Kevin Wilson and Elizabeth Jones, physical education teachers at Boulan Park Middle School in Troy, said in a joint email that children and adolescents should do 60 minutes or more of physical activity each day.

“Most of the 60 minutes should be moderate- or vigorous-intensity aerobic physical activity,” they stated.

“Include vigorous-intensity physical activity at least three days a week. As part of their 60 or more minutes of daily physical activity, children and adolescents should include muscle-strengthening activities, like climbing, at least three days a week and bone-strengthening activities, like jumping, at least three days a week. Children and adolescents are often active in short bursts of time rather than for sustained periods of time, and these short bursts can add up to meet physical activity needs. Physical activities for children and adolescents should be developmentally appropriate, fun and offer variety.”
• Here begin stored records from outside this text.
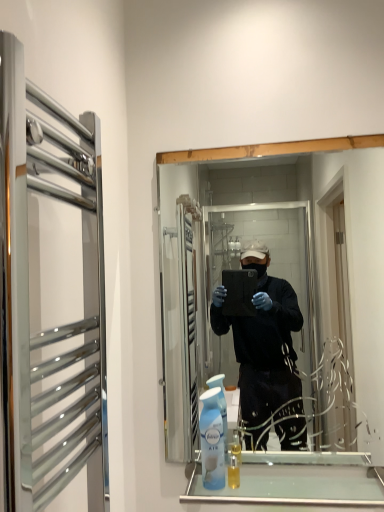
Question: Is clear glass cabinet at lower center at the right side of light blue plastic air freshener at lower center?

Choices:
 (A) no
 (B) yes

Answer: (B)

Question: Are clear glass cabinet at lower center and light blue plastic air freshener at lower center far apart?

Choices:
 (A) no
 (B) yes

Answer: (A)

Question: Would you say clear glass cabinet at lower center is outside light blue plastic air freshener at lower center?

Choices:
 (A) yes
 (B) no

Answer: (A)

Question: From a real-world perspective, is clear glass cabinet at lower center beneath light blue plastic air freshener at lower center?

Choices:
 (A) yes
 (B) no

Answer: (A)

Question: Considering the relative sizes of clear glass cabinet at lower center and light blue plastic air freshener at lower center in the image provided, is clear glass cabinet at lower center thinner than light blue plastic air freshener at lower center?

Choices:
 (A) no
 (B) yes

Answer: (A)

Question: Would you say light blue plastic air freshener at lower center is part of clear glass cabinet at lower center's contents?

Choices:
 (A) no
 (B) yes

Answer: (A)

Question: Can you confirm if clear glass cabinet at lower center is smaller than translucent plastic mouthwash at lower center?

Choices:
 (A) yes
 (B) no

Answer: (B)

Question: From the image's perspective, is clear glass cabinet at lower center beneath translucent plastic mouthwash at lower center?

Choices:
 (A) yes
 (B) no

Answer: (A)

Question: Is translucent plastic mouthwash at lower center completely or partially inside clear glass cabinet at lower center?

Choices:
 (A) no
 (B) yes

Answer: (A)

Question: Can you confirm if clear glass cabinet at lower center is thinner than translucent plastic mouthwash at lower center?

Choices:
 (A) yes
 (B) no

Answer: (B)

Question: Is clear glass cabinet at lower center not close to translucent plastic mouthwash at lower center?

Choices:
 (A) no
 (B) yes

Answer: (A)

Question: Can you confirm if clear glass cabinet at lower center is bigger than translucent plastic mouthwash at lower center?

Choices:
 (A) yes
 (B) no

Answer: (A)

Question: Are clear glass towel rack at left and light blue plastic air freshener at lower center located far from each other?

Choices:
 (A) no
 (B) yes

Answer: (A)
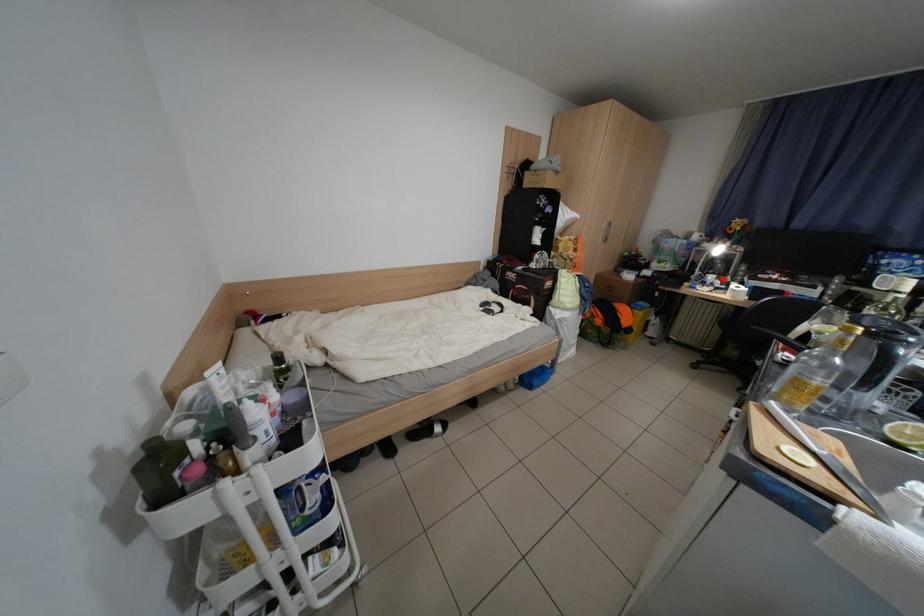
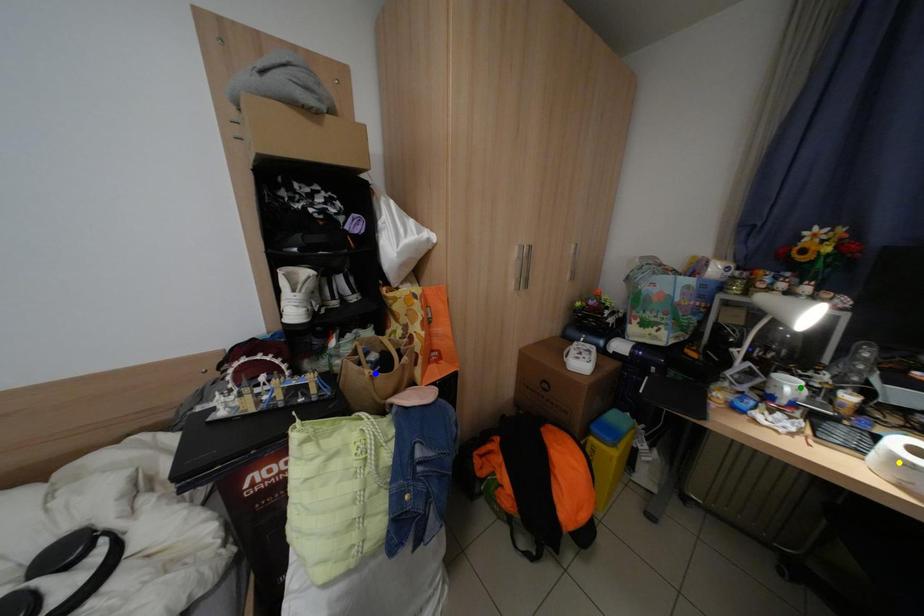
Question: I am providing you with two images of the same scene from different viewpoints. A red point is marked on the first image. You are given multiple points on the second image. Which spot in image 2 lines up with the point in image 1?

Choices:
 (A) yellow point
 (B) green point
 (C) blue point

Answer: (B)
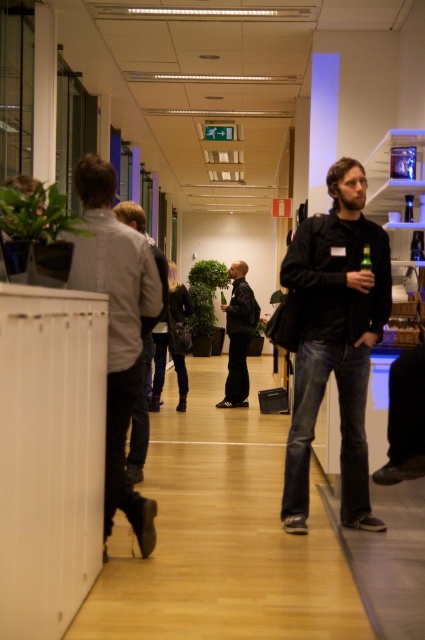
You are organizing a photo shoot in this office corridor and need to place two mannequins wearing the matte black jacket at center and the light gray fabric jacket at left. If the mannequin for the matte black jacket is 1.5 meters tall, what should be the minimum height of the mannequin for the light gray fabric jacket to maintain proportional sizing?

The light gray fabric jacket at left is larger than the matte black jacket at center. Since the matte black jacket mannequin is 1.5 meters tall, the light gray fabric jacket mannequin should be taller than 1.5 meters to maintain proportional sizing based on their relative sizes.

You are a photographer positioned at one end of the corridor. You need to take a photo of both the matte black jacket at center and the dark blue leather jacket at center so that both are clearly visible. Which jacket should you focus on first to ensure proper depth of field?

The matte black jacket at center is taller than the dark blue leather jacket at center, so focusing on the taller matte black jacket at center first will help ensure both are in focus due to its greater height requiring more depth of field.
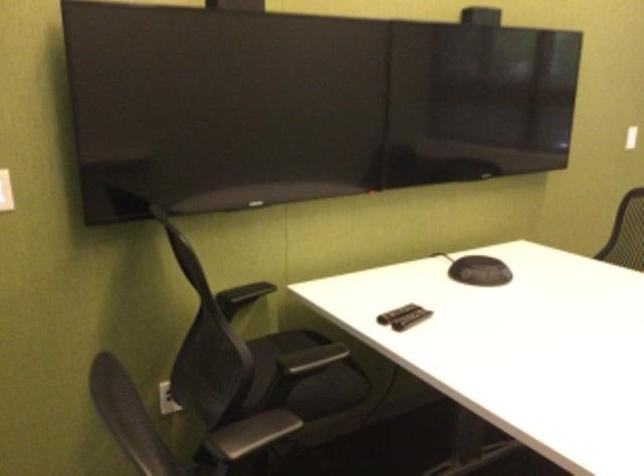
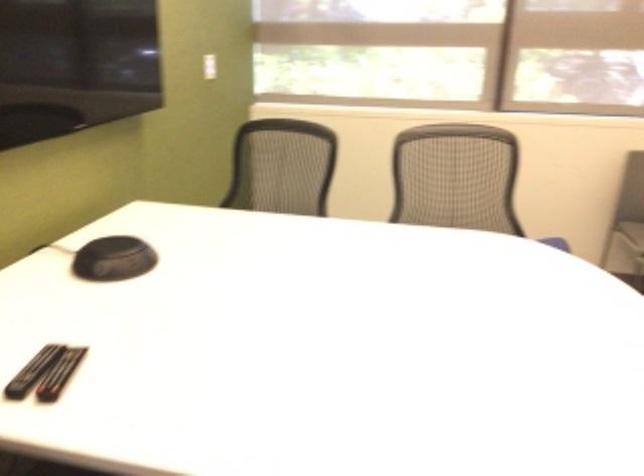
Question: How did the camera likely rotate?

Choices:
 (A) Left
 (B) Right
 (C) Up
 (D) Down

Answer: (B)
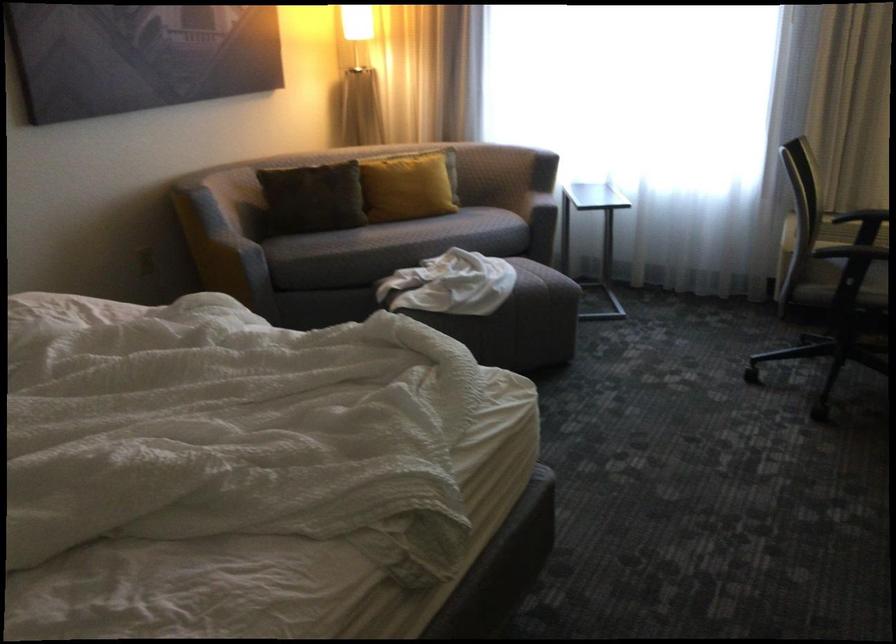
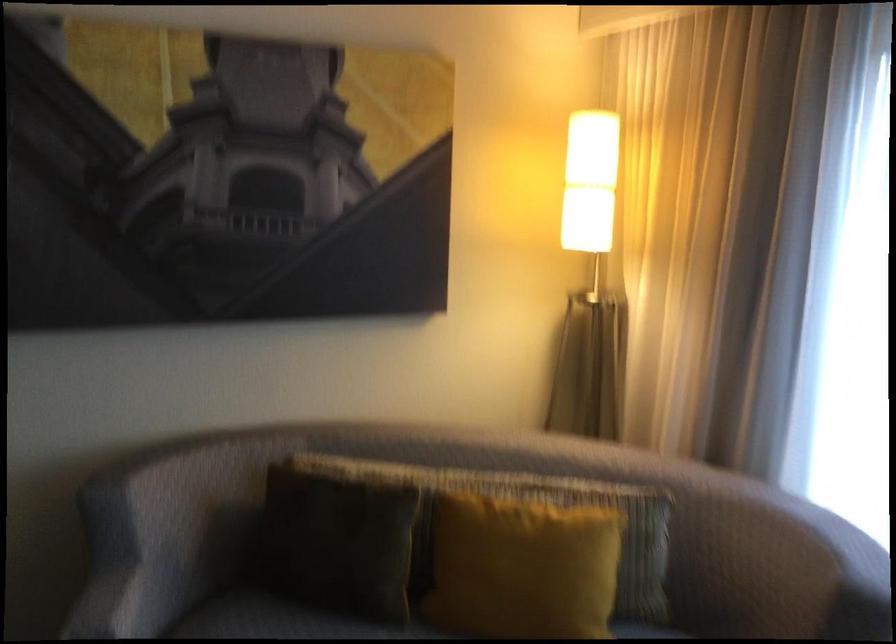
Locate, in the second image, the point that corresponds to pixel 410 176 in the first image.

(522, 567)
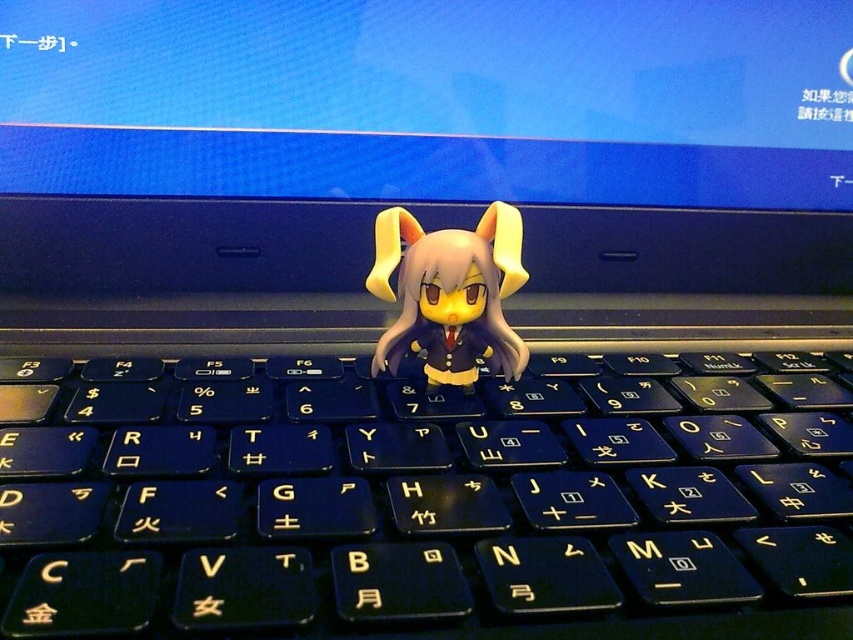
Can you confirm if black plastic keyboard at center is positioned to the right of matte yellow plastic toy at center?

Indeed, black plastic keyboard at center is positioned on the right side of matte yellow plastic toy at center.

Image resolution: width=853 pixels, height=640 pixels. Describe the element at coordinates (422, 497) in the screenshot. I see `black plastic keyboard at center` at that location.

The width and height of the screenshot is (853, 640). Find the location of `black plastic keyboard at center`. black plastic keyboard at center is located at coordinates (422, 497).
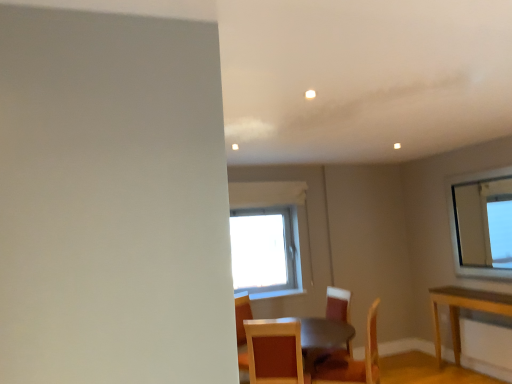
What do you see at coordinates (352, 361) in the screenshot? Image resolution: width=512 pixels, height=384 pixels. I see `wooden chair at center, which is counted as the 2th chair, starting from the back` at bounding box center [352, 361].

Image resolution: width=512 pixels, height=384 pixels. What do you see at coordinates (275, 351) in the screenshot?
I see `wooden textured chair at lower center, which is counted as the first chair, starting from the front` at bounding box center [275, 351].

To help keep it interesting, make your exercise space in front of a television.

“We encourage kids to do easy exercises while they are watching TV or during
commercials (e.g. planks, pushups, situps, yoga stretches, squat thrusts, etc.). They all have iPads, so they have access to YouTube, which has many different workout videos that they can follow along. We recommend they have a partner, so it doesn’t seem so tedious. The key is to get started and maintain the regimen on a daily/weekly basis. Keep a journal and track your results,” they said in the email.

Wilson and Jones recommended a set of resistance bands, such as UPOWEX, priced at about $23, and these free workout apps: Pocket Yoga, Sworkit, 7-Minute Workout for Kids, Johnson & Johnson Official 7 Minute Workout App, JEFIT and Workout Trainer.

Debbie Corey, an associate broker with Real Living Kee Realty, said that exercise space in a home doesn’t decrease the resale value, as long as you don’t do anything to convert the room from a normal function.

“For example, you don’t want to get rid of a closet in a bedroom or remove a door,” she said.

Nancy Robinson, a Realtor for Century 21, said that a home she recently sold featured a high-tech exercise bike wired to the internet to allow the cyclist to virtually ride with others all over the world.

“The house sold in the first couple of days,” she said.

Robinson said she’s seen exercise spaces in finished basements and in an insulated but unheated garage in Birmingham, where the home was a smaller ranch.

“They (two fitness enthusiasts) said they didn’t need to heat it,” she said.

“I think we’re seeing it (home exercise space in homes) more and more,” she added.